Peru’s recent surge in public investment has produced record-breaking figures, yet underlying structural distortions continue to undermine the efficiency, predictability and credibility of the state’s financial management.
Between January and November 2025, the Ministry of Economy and Finance (MEF) executed PEN49.168bn ($14.6bn) in public investment—the highest level in a decade. However, this accelerated spending sits atop a system whose failures have persisted for more than a decade, revealed most starkly by the scale of unfinished and abandoned projects.
The magnitude of the problem is reflected in the latest World Bank’s Public Finance Review, presented in Lima. The institution estimates that the value of public projects already abandoned represents 17.3% of GDP, over three times the total investment executed in 2024.
Furthermore, 65,000 projects have remained paralysed or abandoned as of June 2023, a pattern that emerged after the replacement of the former SNIP system with Invierte.pe in 2016 and intensified with subsequent regulatory relaxations in 2019.
Project creation became so permissive that, as World Bank economist Antonio Cusato explained, it is possible to declare a project viable and begin spending within a single month.
This permissiveness has created a portfolio far larger than the state can realistically handle. Cusato noted that Peru currently holds around PEN120bn ($35.6bn) in unexecuted balances for projects already underway, despite an annual investment capacity of roughly PEN40bn ($11.9bn).
As El Comercio reported, completing only the ongoing portfolio would require several years of investment budgets, even without adding a single new initiative.
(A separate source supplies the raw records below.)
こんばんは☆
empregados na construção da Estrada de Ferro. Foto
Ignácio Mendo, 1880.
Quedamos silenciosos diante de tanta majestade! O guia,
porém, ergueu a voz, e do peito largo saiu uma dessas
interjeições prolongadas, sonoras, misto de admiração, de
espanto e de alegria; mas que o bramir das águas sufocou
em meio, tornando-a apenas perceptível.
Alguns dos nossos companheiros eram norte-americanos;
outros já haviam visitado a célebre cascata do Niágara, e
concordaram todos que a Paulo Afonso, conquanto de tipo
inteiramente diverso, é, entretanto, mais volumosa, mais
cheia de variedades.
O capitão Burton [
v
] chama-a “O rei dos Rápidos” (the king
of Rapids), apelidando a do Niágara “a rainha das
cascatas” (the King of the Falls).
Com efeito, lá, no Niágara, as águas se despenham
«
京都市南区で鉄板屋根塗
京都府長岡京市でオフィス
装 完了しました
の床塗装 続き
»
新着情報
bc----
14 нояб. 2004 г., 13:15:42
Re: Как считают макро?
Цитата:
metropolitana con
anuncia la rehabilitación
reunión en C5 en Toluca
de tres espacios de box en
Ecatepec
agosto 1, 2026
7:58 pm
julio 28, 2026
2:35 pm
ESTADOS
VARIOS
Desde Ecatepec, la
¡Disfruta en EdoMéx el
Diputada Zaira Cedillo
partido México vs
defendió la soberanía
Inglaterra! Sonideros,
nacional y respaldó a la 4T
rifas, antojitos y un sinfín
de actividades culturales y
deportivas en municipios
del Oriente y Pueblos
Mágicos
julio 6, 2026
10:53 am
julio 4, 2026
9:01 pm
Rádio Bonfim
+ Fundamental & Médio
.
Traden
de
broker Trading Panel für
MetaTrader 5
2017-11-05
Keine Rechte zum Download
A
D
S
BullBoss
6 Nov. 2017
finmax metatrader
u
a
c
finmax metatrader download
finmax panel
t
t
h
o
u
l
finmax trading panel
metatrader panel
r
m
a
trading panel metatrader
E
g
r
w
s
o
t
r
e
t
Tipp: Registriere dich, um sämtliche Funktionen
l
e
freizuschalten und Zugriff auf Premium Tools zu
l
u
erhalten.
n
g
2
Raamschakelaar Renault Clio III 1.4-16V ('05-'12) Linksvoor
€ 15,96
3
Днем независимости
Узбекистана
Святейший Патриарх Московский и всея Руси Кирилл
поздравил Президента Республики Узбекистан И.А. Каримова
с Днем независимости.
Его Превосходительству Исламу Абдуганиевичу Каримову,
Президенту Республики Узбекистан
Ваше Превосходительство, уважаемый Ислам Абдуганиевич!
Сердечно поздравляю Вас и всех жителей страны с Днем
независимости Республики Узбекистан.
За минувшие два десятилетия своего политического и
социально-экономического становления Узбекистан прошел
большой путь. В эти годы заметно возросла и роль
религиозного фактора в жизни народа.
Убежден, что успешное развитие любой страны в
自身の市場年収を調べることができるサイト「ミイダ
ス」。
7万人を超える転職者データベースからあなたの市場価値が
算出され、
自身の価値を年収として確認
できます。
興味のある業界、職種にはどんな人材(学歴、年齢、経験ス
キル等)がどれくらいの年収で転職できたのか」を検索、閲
Yet more than 80% of new projects introduced between 2012 and 2023 were incorporated after the national budget had been approved, bypassing established planning procedures.
The consequences are visible across oversight indicators. Data compiled by Gestión show that 41% of active projects with modified institutional budgets failed to report physical progress in 2025, an increase from the previous year.
Cost overruns remain pervasive: nearly 14,000 projects registered updated costs averaging 119% above their original approved budgets. Delays are significant as well, with more than 11,000 projects accumulating an average of 698 days of lag.
Meanwhile, the congressional practice of inserting supplementary directives into the annual budget has eroded fiscal predictability. El Comercio reported that in the 2025 budget cycle, Congress added 120 such provisions—its highest intervention in 15 years—shifting roughly PEN1.4bn ($416mn) towards payroll while cutting PEN1.8bn ($534.5mn) from investment. This has contributed to the increasing rigidity of public spending and diminished the MEF’s traditional role as steward of fiscal discipline.
Despite Peru’s historically low public debt relative to the region, the World Bank warns that declining financial assets—particularly the Fiscal Stabilisation Fund—combined with persistent deficits and politically-driven spending pose rising fiscal risks.
The report also points to weaknesses in tax collection: although Peru’s statutory income tax rates exceed those of many regional peers, revenue remains among the lowest in Latin America due to high informality, exemptions and structural complexities.
Even as authorities celebrate record execution figures, the broader system remains plagued by misaligned incentives, weak supervision and politicised budgeting. As Peru approaches an electoral year with the 2026 public budget already approved, the underlying message from international observers is clear: without rebuilding the institutional links between planning, budgeting and execution, higher spending alone will not resolve the deep inefficiencies shaping the country’s public investment landscape.